Del Vago

Joni Mitchell nell'aria


Un esame il giorno 24 mattina, e sono già al 19 sera, e restano troppe pagine ancora da sporcare col mio sapere. Scrivo dell'urgenza universitaria eppure fatico a farla entrare nei miei pensieri come tale. Altro mi occupa, altra data. Altro giorno di altro mese. Tale 1 (uno, primo) febbraio di promesse generose: casa nuova e lavoro nuovo. Cronista spedito a vagare per la grande città, per scrivere su di essa. Cronista, ripeto, e da 150.000 copie a settimana. Con lettori distratti e spenti, ma - ben inteso - LETTORI. Cosa sperare di meglio? Sarò pagato per condurre la mia usuale esistenza da girovago osservatore, autorizzato alle domande e rifornito di taccuino...E di nuovo residente, anche.

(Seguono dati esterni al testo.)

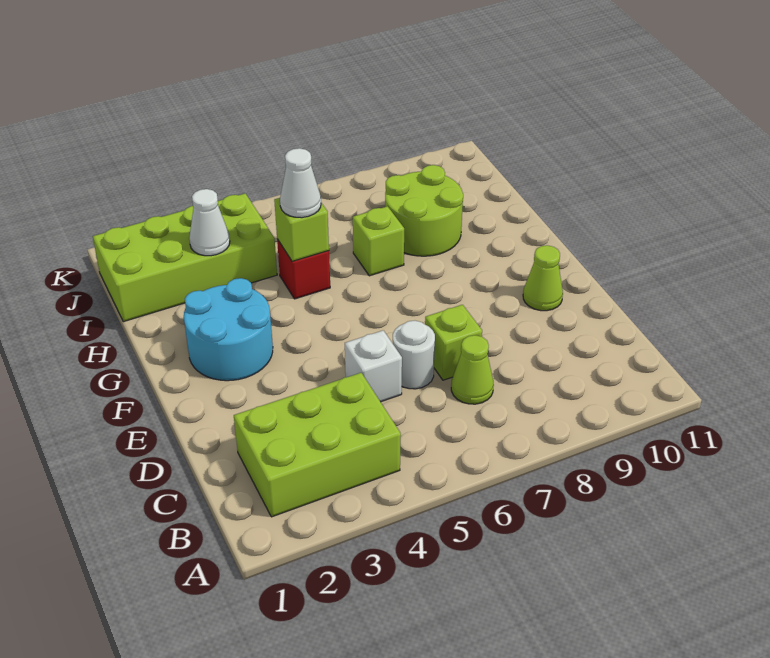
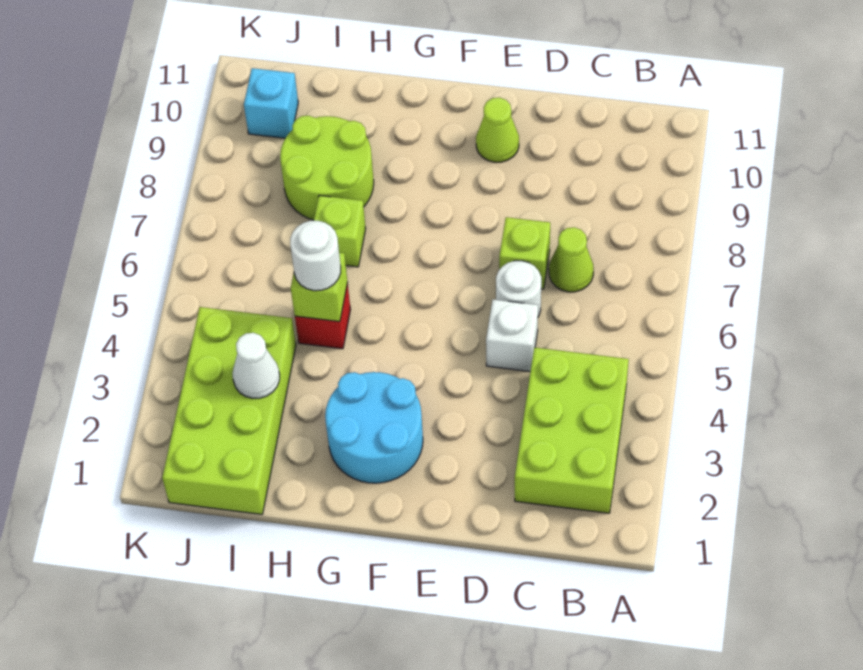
white 1x1 cone [280,148,321,218] -> white 1x1 round brick [290,221,341,291]
none -> cyan 1x1 brick [244,68,298,138]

Salgo l'androne delle scale, quadrato, del mio vecchio palazzo. Vasi di fiori costellano le ringhiere interne, una vetrata dalla cima illumina del cielo alto i miei passi. Corridoi angusti si snodano come serpenti. Fra gli angoli piccoli morbidi numeri e lettere, chiari, sulle porte interne. Gli abitanti coltivano gentile riserbo. Cunicoli intrisi dell'ambiguità scrittoria, odore di bohème. Le donne di Modigliani hanno dormito qui. Due generazioni trascorse, forse anche tre, fra quelle pareti. Pareti nella luce bianche, quasi perlacee, o eburnee. Poi, in alto, si anneriscono, prendono un'aria saggia. Tu, città, così popolare e dignitosa, mi innamori. Di giorno, nella corte centrale, apre uno studio di grafica, un atelier: ecco lo spirito dell'oggi. Ma quando affianca le biciclette malandate, messe lì a riposare, deposte come antiche compagne, che strano, non stona.Tante figure così prossime mi frastornano, mi fanno trasalire di entusiasmo. Ogni cosa nuova, radicalmente nuova. Gli inizi, che cosa brillante e tumultuosa!